As before, to cross-compile for SPARC:

~cis534/public/cross/bin/sparc-sun-solaris2.10-g++ -R /home1/c/cis534/public/cross/sparc-sun-solaris2.10/lib/sparcv9/ -ggdb3 -m64 -std=c++0x -pthread -lrt -Wall -O3 ...

The various drivers takes the following command-line parameters:
- --threads: number of threads (defaults to 1)
- --particles: problem size
- --trials: number of times to repeat the computation
- --grainsize: sets the grainsize for the computation
For example:
```
./driver-sort --particles 40000000 --trials 5 --grainsize 1000 --threads 4
./driver-compute --particles 10000000 --trials 5 --grainsize 1000 --threads 4
./driver-reduce --particles 100000000 --trials 5 --grainsize 1000 --threads 4
```
Data collection: This assignment requires only a little code, but lots of runs. I suggest you consider writing shell or Python scripts that both (1) setup the jobs to submit to SGE and (2) also assist in analyzes the data files by making data files that is easy to import into Excel or that generates graphs directly using GNUPlot, jgraph, or other script-based graphing tool.
Eniac: Log into eniac.seas.upenn.edu to develop and test your code You should run your timing results using the dedicated machines (see https://www.cis.upenn.edu/~cis534/sge.html).
Individual work: Each student must submit their own writeup, but I encourage you to discuss this general problem with each other outside of class. Sharing of code is not allowed.

Hints and Tips

The centralized task queue (the default given to you) can lead to deep recursion depths. If your code is segmentation faulting on large inputs sizes for small grainsizes, it is likely running out of the per-thread stack space (it took me a long time to debug this problem when I first encountered it). You can eiter up the size of the stack (in ppp.C), use a larger grainsize, etc.

What to Turn In

Print out the following to bring to class on the final due date:

Insightful writeup. The goal of this assignment is to get you to think more deeply about the various lock primitives choices and implementations. The role of the writeup is to convince with that you learned something by saying insightful things in the writeup. I'm not looking for lots of prose, but lots of insight described tersely.
Graphs. Include the graphs described above (one for parts 1-3, another for part 4, and one or more additional graphs for either Part 4 or Part 5. Label the x-axis and y-axis on all graphs. Give each graph a descriptive title. Make sure to use different symbols or dot/dash patterns to clearly identify which data is which.
Your code. Print out your code, but just the modified files:
- TaskGroup.C (part 3)
- parallel_for.h (part 4)
- parallel_reduce.h (part 5)

Disclaimer

It is quite likely that the code I gave you will have bugs in it. It is a small amount of code, but tricky code and parallel code is difficult to test. I've done what I can to test it, but if something odd is happening it could be a bug in the code I wrote.

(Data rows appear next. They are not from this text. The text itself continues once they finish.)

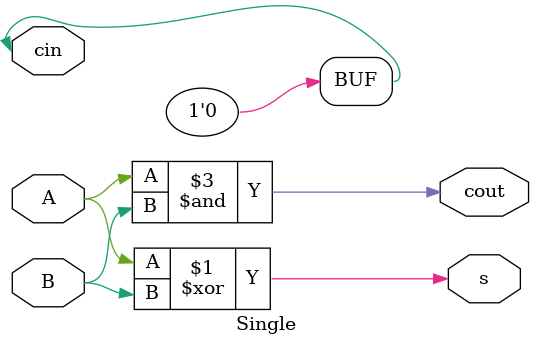
<source format=v>

module top_ripplebit(a,b,c,d,sum);
input [3:0]a,b,c,d;
reg Cin;
wire [2:0]C1,C2;
wire [4:0]CC; 
wire[4:0]sum1,sum2;
output [5:0]sum;

always@(*)
begin
Cin=0;
end
Single S1(a[0],b[0],Cin,sum1[0],C1[0]);
Single S2(a[1],b[1],C1[0],sum1[1],C1[1]);
Single S3(a[2],b[2],C1[1],sum1[2],C1[2]);
Single S4(a[3],b[3],C1[2],sum1[3],sum1[4]);

endmodule

module Single(A,B,cin,s,cout);
input A,B,cin;
output s,cout;

assign cin=1'b0;
assign s=A^B^cin;
assign cout=(A&B)|(B&cin)|(cin&A);


endmodule

</source>
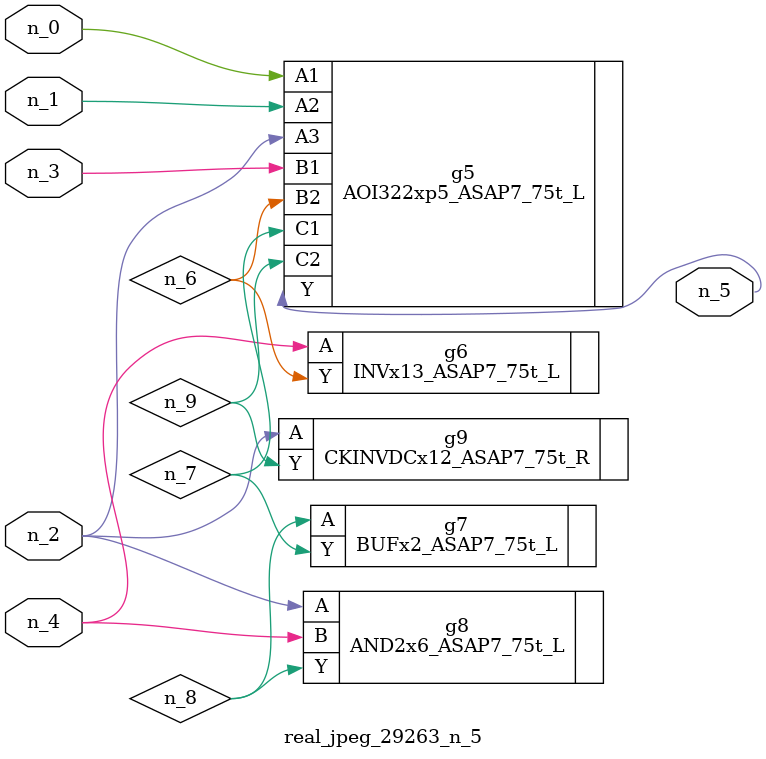
<source format=v>
module real_jpeg_29263_n_5 (n_4, n_0, n_1, n_2, n_3, n_5);

input n_4;
input n_0;
input n_1;
input n_2;
input n_3;

output n_5;

wire n_8;
wire n_6;
wire n_7;
wire n_9;

AOI322xp5_ASAP7_75t_L g5 ( 
.A1(n_0),
.A2(n_1),
.A3(n_2),
.B1(n_3),
.B2(n_6),
.C1(n_7),
.C2(n_9),
.Y(n_5)
);

AND2x6_ASAP7_75t_L g8 ( 
.A(n_2),
.B(n_4),
.Y(n_8)
);

CKINVDCx12_ASAP7_75t_R g9 ( 
.A(n_2),
.Y(n_9)
);

INVx13_ASAP7_75t_L g6 ( 
.A(n_4),
.Y(n_6)
);

BUFx2_ASAP7_75t_L g7 ( 
.A(n_8),
.Y(n_7)
);


endmodule
</source>
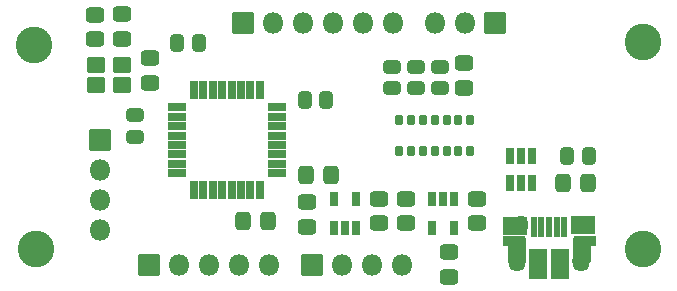
<source format=gts>
%TF.GenerationSoftware,KiCad,Pcbnew,(6.0.1)*%
%TF.CreationDate,2022-01-27T16:39:24-05:00*%
%TF.ProjectId,MAX_86916,4d41585f-3836-4393-9136-2e6b69636164,rev?*%
%TF.SameCoordinates,Original*%
%TF.FileFunction,Soldermask,Top*%
%TF.FilePolarity,Negative*%
%FSLAX46Y46*%
G04 Gerber Fmt 4.6, Leading zero omitted, Abs format (unit mm)*
G04 Created by KiCad (PCBNEW (6.0.1)) date 2022-01-27 16:39:24*
%MOMM*%
%LPD*%
G01*
G04 APERTURE LIST*
G04 Aperture macros list*
%AMRoundRect*
0 Rectangle with rounded corners*
0 $1 Rounding radius*
0 $2 $3 $4 $5 $6 $7 $8 $9 X,Y pos of 4 corners*
0 Add a 4 corners polygon primitive as box body*
4,1,4,$2,$3,$4,$5,$6,$7,$8,$9,$2,$3,0*
0 Add four circle primitives for the rounded corners*
1,1,$1+$1,$2,$3*
1,1,$1+$1,$4,$5*
1,1,$1+$1,$6,$7*
1,1,$1+$1,$8,$9*
0 Add four rect primitives between the rounded corners*
20,1,$1+$1,$2,$3,$4,$5,0*
20,1,$1+$1,$4,$5,$6,$7,0*
20,1,$1+$1,$6,$7,$8,$9,0*
20,1,$1+$1,$8,$9,$2,$3,0*%
G04 Aperture macros list end*
%ADD10RoundRect,0.050800X-0.850000X-0.850000X0.850000X-0.850000X0.850000X0.850000X-0.850000X0.850000X0*%
%ADD11O,1.801600X1.801600*%
%ADD12RoundRect,0.300800X0.262500X0.450000X-0.262500X0.450000X-0.262500X-0.450000X0.262500X-0.450000X0*%
%ADD13C,3.101600*%
%ADD14RoundRect,0.300800X-0.337500X-0.475000X0.337500X-0.475000X0.337500X0.475000X-0.337500X0.475000X0*%
%ADD15RoundRect,0.050800X0.850000X-0.850000X0.850000X0.850000X-0.850000X0.850000X-0.850000X-0.850000X0*%
%ADD16RoundRect,0.050800X0.200000X-0.825000X0.200000X0.825000X-0.200000X0.825000X-0.200000X-0.825000X0*%
%ADD17O,1.451600X1.801600*%
%ADD18O,1.201600X1.601600*%
%ADD19RoundRect,0.050800X-0.675000X-1.000000X0.675000X-1.000000X0.675000X1.000000X-0.675000X1.000000X0*%
%ADD20RoundRect,0.050800X0.715000X-1.250000X0.715000X1.250000X-0.715000X1.250000X-0.715000X-1.250000X0*%
%ADD21RoundRect,0.050800X-0.912500X-0.350000X0.912500X-0.350000X0.912500X0.350000X-0.912500X0.350000X0*%
%ADD22RoundRect,0.050800X-1.000000X-0.750000X1.000000X-0.750000X1.000000X0.750000X-1.000000X0.750000X0*%
%ADD23RoundRect,0.300800X0.337500X0.475000X-0.337500X0.475000X-0.337500X-0.475000X0.337500X-0.475000X0*%
%ADD24RoundRect,0.300800X-0.475000X0.337500X-0.475000X-0.337500X0.475000X-0.337500X0.475000X0.337500X0*%
%ADD25RoundRect,0.200800X-0.150000X0.512500X-0.150000X-0.512500X0.150000X-0.512500X0.150000X0.512500X0*%
%ADD26RoundRect,0.050800X-0.700000X-0.600000X0.700000X-0.600000X0.700000X0.600000X-0.700000X0.600000X0*%
%ADD27RoundRect,0.050800X0.737500X-0.300000X0.737500X0.300000X-0.737500X0.300000X-0.737500X-0.300000X0*%
%ADD28RoundRect,0.050800X-0.300000X-0.737500X0.300000X-0.737500X0.300000X0.737500X-0.300000X0.737500X0*%
%ADD29RoundRect,0.300800X0.450000X-0.262500X0.450000X0.262500X-0.450000X0.262500X-0.450000X-0.262500X0*%
%ADD30RoundRect,0.050800X-0.300000X-0.575000X0.300000X-0.575000X0.300000X0.575000X-0.300000X0.575000X0*%
%ADD31RoundRect,0.300800X-0.450000X0.262500X-0.450000X-0.262500X0.450000X-0.262500X0.450000X0.262500X0*%
%ADD32RoundRect,0.050800X-0.850000X0.850000X-0.850000X-0.850000X0.850000X-0.850000X0.850000X0.850000X0*%
%ADD33RoundRect,0.050800X0.275000X0.375000X-0.275000X0.375000X-0.275000X-0.375000X0.275000X-0.375000X0*%
%ADD34RoundRect,0.300800X0.475000X-0.337500X0.475000X0.337500X-0.475000X0.337500X-0.475000X-0.337500X0*%
%ADD35RoundRect,0.050800X0.300000X0.575000X-0.300000X0.575000X-0.300000X-0.575000X0.300000X-0.575000X0*%
G04 APERTURE END LIST*
D10*
%TO.C,J2*%
X57787500Y-111400000D03*
D11*
X57787500Y-113940000D03*
X57787500Y-116480000D03*
X57787500Y-119020000D03*
%TD*%
D12*
%TO.C,R5*%
X66100000Y-103200000D03*
X64275000Y-103200000D03*
%TD*%
D13*
%TO.C,H3*%
X52200000Y-103300000D03*
%TD*%
D14*
%TO.C,C4*%
X75200000Y-114300000D03*
X77275000Y-114300000D03*
%TD*%
D15*
%TO.C,J4*%
X61912500Y-122000000D03*
D11*
X64452500Y-122000000D03*
X66992500Y-122000000D03*
X69532500Y-122000000D03*
X72072500Y-122000000D03*
%TD*%
D16*
%TO.C,J6*%
X94475000Y-118735000D03*
X95125000Y-118735000D03*
X95775000Y-118735000D03*
X96425000Y-118735000D03*
X97075000Y-118735000D03*
D17*
X93045000Y-121615000D03*
D18*
X98195000Y-118615000D03*
D19*
X93045000Y-120685000D03*
D20*
X94815000Y-121885000D03*
D21*
X92825000Y-119935000D03*
D20*
X96735000Y-121885000D03*
D21*
X98775000Y-119935000D03*
D17*
X98505000Y-121615000D03*
D19*
X98525000Y-120685000D03*
D22*
X98675000Y-118615000D03*
D18*
X93355000Y-118615000D03*
D22*
X92925000Y-118635000D03*
%TD*%
D23*
%TO.C,C12*%
X99037500Y-115000000D03*
X96962500Y-115000000D03*
%TD*%
D24*
%TO.C,C11*%
X89700000Y-116362500D03*
X89700000Y-118437500D03*
%TD*%
D25*
%TO.C,D1*%
X94350000Y-112762500D03*
X93400000Y-112762500D03*
X92450000Y-112762500D03*
X92450000Y-115037500D03*
X93400000Y-115037500D03*
X94350000Y-115037500D03*
%TD*%
D13*
%TO.C,H2*%
X103700000Y-120600000D03*
%TD*%
D26*
%TO.C,Y1*%
X57400000Y-106750000D03*
X59600000Y-106750000D03*
X59600000Y-105050000D03*
X57400000Y-105050000D03*
%TD*%
D24*
%TO.C,C9*%
X87300000Y-120862500D03*
X87300000Y-122937500D03*
%TD*%
D27*
%TO.C,IC2*%
X64249500Y-108600000D03*
X64249500Y-109400000D03*
X64249500Y-110200000D03*
X64249500Y-111000000D03*
X64249500Y-111800000D03*
X64249500Y-112600000D03*
X64249500Y-113400000D03*
X64249500Y-114200000D03*
D28*
X65687500Y-115638000D03*
X66487500Y-115638000D03*
X67287500Y-115638000D03*
X68087500Y-115638000D03*
X68887500Y-115638000D03*
X69687500Y-115638000D03*
X70487500Y-115638000D03*
X71287500Y-115638000D03*
D27*
X72725500Y-114200000D03*
X72725500Y-113400000D03*
X72725500Y-112600000D03*
X72725500Y-111800000D03*
X72725500Y-111000000D03*
X72725500Y-110200000D03*
X72725500Y-109400000D03*
X72725500Y-108600000D03*
D28*
X71287500Y-107162000D03*
X70487500Y-107162000D03*
X69687500Y-107162000D03*
X68887500Y-107162000D03*
X68087500Y-107162000D03*
X67287500Y-107162000D03*
X66487500Y-107162000D03*
X65687500Y-107162000D03*
%TD*%
D29*
%TO.C,R2*%
X82500000Y-107012500D03*
X82500000Y-105187500D03*
%TD*%
%TO.C,R3*%
X84500000Y-107012500D03*
X84500000Y-105187500D03*
%TD*%
D13*
%TO.C,H4*%
X103700000Y-103100000D03*
%TD*%
D30*
%TO.C,IC4*%
X87750000Y-116350000D03*
X86800000Y-116350000D03*
X85850000Y-116350000D03*
X85850000Y-118850000D03*
X87750000Y-118850000D03*
%TD*%
D31*
%TO.C,R6*%
X60700000Y-109287500D03*
X60700000Y-111112500D03*
%TD*%
D32*
%TO.C,J5*%
X91225000Y-101500000D03*
D11*
X88685000Y-101500000D03*
X86145000Y-101500000D03*
%TD*%
D24*
%TO.C,C2*%
X88600000Y-104862500D03*
X88600000Y-106937500D03*
%TD*%
D33*
%TO.C,IC1*%
X83087500Y-112325000D03*
X84087500Y-112325000D03*
X85087500Y-112325000D03*
X86087500Y-112325000D03*
X87087500Y-112325000D03*
X88087500Y-112325000D03*
X89087500Y-112325000D03*
X89087500Y-109725000D03*
X88087500Y-109725000D03*
X87087500Y-109725000D03*
X86087500Y-109725000D03*
X85087500Y-109725000D03*
X84087500Y-109725000D03*
X83087500Y-109725000D03*
%TD*%
D15*
%TO.C,J1*%
X75700000Y-122000000D03*
D11*
X78240000Y-122000000D03*
X80780000Y-122000000D03*
X83320000Y-122000000D03*
%TD*%
D29*
%TO.C,R4*%
X86500000Y-107012500D03*
X86500000Y-105187500D03*
%TD*%
D34*
%TO.C,C1*%
X83700000Y-118437500D03*
X83700000Y-116362500D03*
%TD*%
D12*
%TO.C,R7*%
X99112500Y-112700000D03*
X97287500Y-112700000D03*
%TD*%
D24*
%TO.C,C7*%
X59600000Y-100725000D03*
X59600000Y-102800000D03*
%TD*%
D35*
%TO.C,IC3*%
X77537500Y-118850000D03*
X78487500Y-118850000D03*
X79437500Y-118850000D03*
X79437500Y-116350000D03*
X77537500Y-116350000D03*
%TD*%
D13*
%TO.C,H1*%
X52300000Y-120600000D03*
%TD*%
D34*
%TO.C,C6*%
X57300000Y-102837500D03*
X57300000Y-100762500D03*
%TD*%
%TO.C,C5*%
X62000000Y-106537500D03*
X62000000Y-104462500D03*
%TD*%
D23*
%TO.C,C8*%
X71937500Y-118200000D03*
X69862500Y-118200000D03*
%TD*%
D24*
%TO.C,C3*%
X75300000Y-116662500D03*
X75300000Y-118737500D03*
%TD*%
D15*
%TO.C,J3*%
X69850000Y-101500000D03*
D11*
X72390000Y-101500000D03*
X74930000Y-101500000D03*
X77470000Y-101500000D03*
X80010000Y-101500000D03*
X82550000Y-101500000D03*
%TD*%
D34*
%TO.C,C10*%
X81400000Y-118437500D03*
X81400000Y-116362500D03*
%TD*%
D12*
%TO.C,R1*%
X76912500Y-108000000D03*
X75087500Y-108000000D03*
%TD*%
M02*

</source>
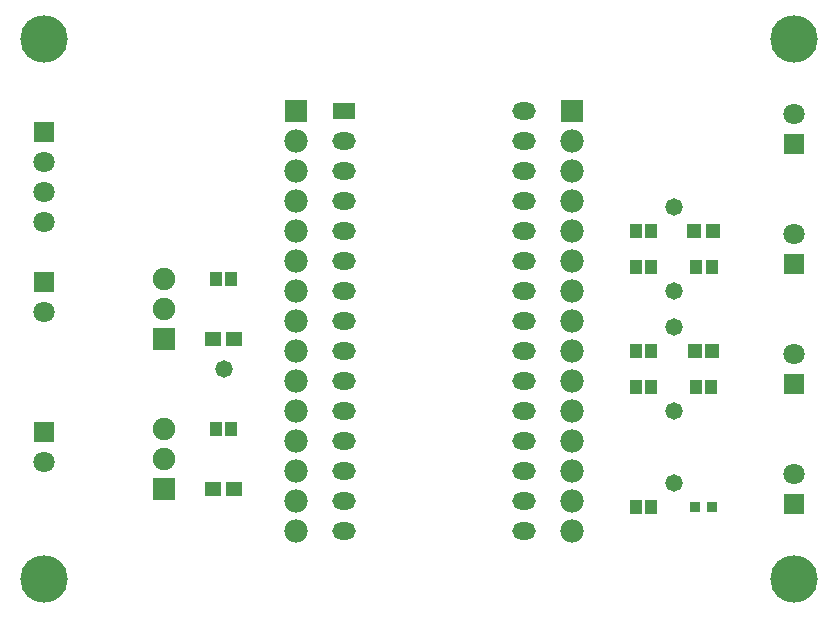
<source format=gts>
G04 Layer_Color=20142*
%FSLAX25Y25*%
%MOIN*%
G70*
G01*
G75*
%ADD33R,0.04540X0.04934*%
%ADD34R,0.04343X0.04737*%
%ADD35R,0.05200X0.04800*%
%ADD36R,0.03800X0.03800*%
%ADD37R,0.04540X0.04737*%
%ADD38R,0.04343X0.04934*%
%ADD39C,0.15800*%
%ADD40R,0.07099X0.07099*%
%ADD41C,0.07099*%
%ADD42R,0.07493X0.07493*%
%ADD43C,0.07493*%
%ADD44R,0.07800X0.07800*%
%ADD45C,0.07800*%
%ADD46O,0.07800X0.05800*%
%ADD47R,0.07800X0.05800*%
%ADD48C,0.05800*%
D33*
X392756Y296000D02*
D03*
X387244D02*
D03*
D34*
X372559Y244000D02*
D03*
X367441D02*
D03*
X232559Y320000D02*
D03*
X227441D02*
D03*
X232559Y270000D02*
D03*
X227441D02*
D03*
X372559Y284000D02*
D03*
X367441D02*
D03*
X372559Y296000D02*
D03*
X367441D02*
D03*
X372559Y336000D02*
D03*
X367441D02*
D03*
X372559Y324000D02*
D03*
X367441D02*
D03*
X392559Y284000D02*
D03*
X387441D02*
D03*
D35*
X233347Y250000D02*
D03*
X226600D02*
D03*
X233347Y300000D02*
D03*
X226600D02*
D03*
D36*
X387250Y244000D02*
D03*
X392750D02*
D03*
D37*
X386850Y336000D02*
D03*
X393150D02*
D03*
D38*
X392657Y324000D02*
D03*
X387343D02*
D03*
D39*
X420000Y220000D02*
D03*
X170000D02*
D03*
X420000Y400000D02*
D03*
X170000D02*
D03*
D40*
Y319000D02*
D03*
Y369000D02*
D03*
X420000Y245000D02*
D03*
X170000Y269000D02*
D03*
X420000Y285000D02*
D03*
Y325000D02*
D03*
Y365000D02*
D03*
D41*
X170000Y309000D02*
D03*
Y339000D02*
D03*
Y349000D02*
D03*
Y359000D02*
D03*
X420000Y255000D02*
D03*
X170000Y259000D02*
D03*
X420000Y295000D02*
D03*
Y335000D02*
D03*
Y375000D02*
D03*
D42*
X210000Y300000D02*
D03*
Y250000D02*
D03*
D43*
Y310000D02*
D03*
Y320000D02*
D03*
Y260000D02*
D03*
Y270000D02*
D03*
D44*
X254000Y376000D02*
D03*
X346000D02*
D03*
D45*
X254000Y366000D02*
D03*
Y356000D02*
D03*
Y346000D02*
D03*
Y336000D02*
D03*
Y326000D02*
D03*
Y316000D02*
D03*
Y306000D02*
D03*
Y296000D02*
D03*
Y286000D02*
D03*
Y276000D02*
D03*
Y266000D02*
D03*
Y256000D02*
D03*
Y246000D02*
D03*
Y236000D02*
D03*
X346000Y366000D02*
D03*
Y356000D02*
D03*
Y346000D02*
D03*
Y336000D02*
D03*
Y326000D02*
D03*
Y316000D02*
D03*
Y306000D02*
D03*
Y296000D02*
D03*
Y286000D02*
D03*
Y276000D02*
D03*
Y266000D02*
D03*
Y256000D02*
D03*
Y246000D02*
D03*
Y236000D02*
D03*
D46*
X330000D02*
D03*
Y246000D02*
D03*
Y256000D02*
D03*
Y266000D02*
D03*
Y276000D02*
D03*
Y286000D02*
D03*
Y296000D02*
D03*
Y306000D02*
D03*
Y316000D02*
D03*
Y326000D02*
D03*
Y336000D02*
D03*
Y346000D02*
D03*
Y356000D02*
D03*
Y366000D02*
D03*
Y376000D02*
D03*
X270000Y236000D02*
D03*
Y246000D02*
D03*
Y256000D02*
D03*
Y266000D02*
D03*
Y276000D02*
D03*
Y286000D02*
D03*
Y296000D02*
D03*
Y306000D02*
D03*
Y316000D02*
D03*
Y326000D02*
D03*
Y336000D02*
D03*
Y346000D02*
D03*
Y356000D02*
D03*
Y366000D02*
D03*
D47*
Y376000D02*
D03*
D48*
X380000Y252000D02*
D03*
Y276000D02*
D03*
Y304000D02*
D03*
Y316000D02*
D03*
X230000Y290000D02*
D03*
X380000Y344000D02*
D03*
M02*

</source>
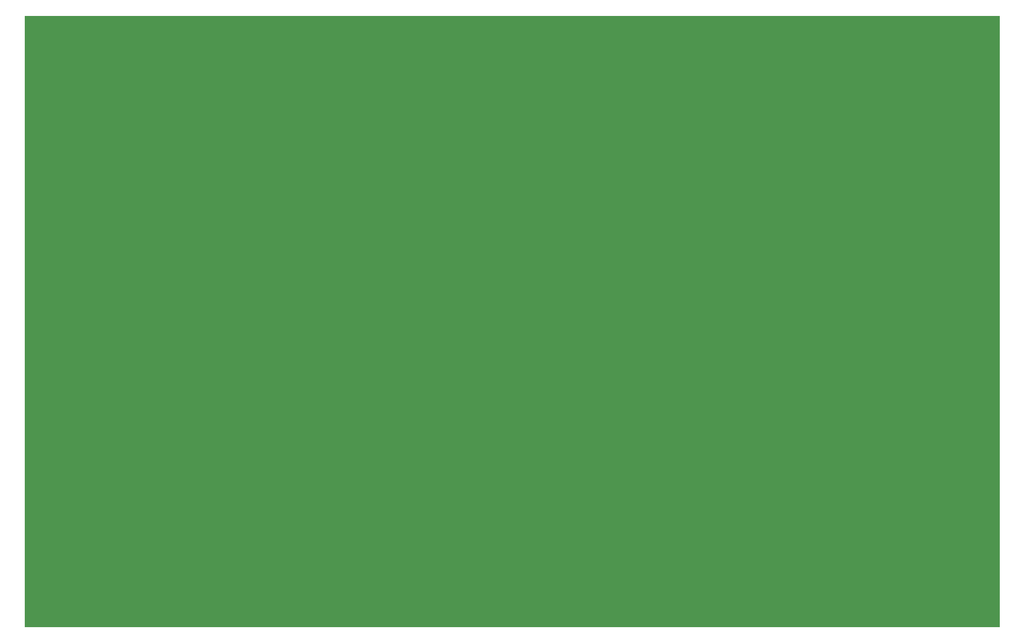
<source format=gbr>
%TF.GenerationSoftware,KiCad,Pcbnew,(5.1.8)-1*%
%TF.CreationDate,2022-01-26T04:19:40+03:00*%
%TF.ProjectId,Proto100x150,50726f74-6f31-4303-9078-3135302e6b69,rev?*%
%TF.SameCoordinates,Original*%
%TF.FileFunction,Soldermask,Bot*%
%TF.FilePolarity,Negative*%
%FSLAX46Y46*%
G04 Gerber Fmt 4.6, Leading zero omitted, Abs format (unit mm)*
G04 Created by KiCad (PCBNEW (5.1.8)-1) date 2022-01-26 04:19:40*
%MOMM*%
%LPD*%
G01*
G04 APERTURE LIST*
%ADD10C,0.100000*%
G04 APERTURE END LIST*
D10*
G36*
X180340000Y-134620000D02*
G01*
X30480000Y-134620000D01*
X30480000Y-40640000D01*
X180340000Y-40640000D01*
X180340000Y-134620000D01*
G37*
X180340000Y-134620000D02*
X30480000Y-134620000D01*
X30480000Y-40640000D01*
X180340000Y-40640000D01*
X180340000Y-134620000D01*
M02*

</source>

I haven't collected data for these configurations. Thus, I don't know if the data is actually going to be interesting or not. It could be that four cores isn't enough to show much of anything. In that case, I might end up asking you all to collect the data for the first parts on the few larger machines we have.

Addendum

[March 31] Updated the PPPv3 code to display the grainsize with the output

Retrospective

After assigning and grading this assignment, a few things to consider correcting in future years:

For the "reduce" operation, I had a version in mind that used neither locking nor per-thread accumulators. Of course, using a lock to protect a global counter for each coarse-grained task might also perform well, but it wasn't what I had in mind. The assignment should be clarified to give the students more guidance.
I didn't explicitly say that the work stealing should just be random. Instead, students used all sorts of round-robin or other stealing. At least one used "always steal from queue zero", which caused lots of problems (it just doesn't work so well).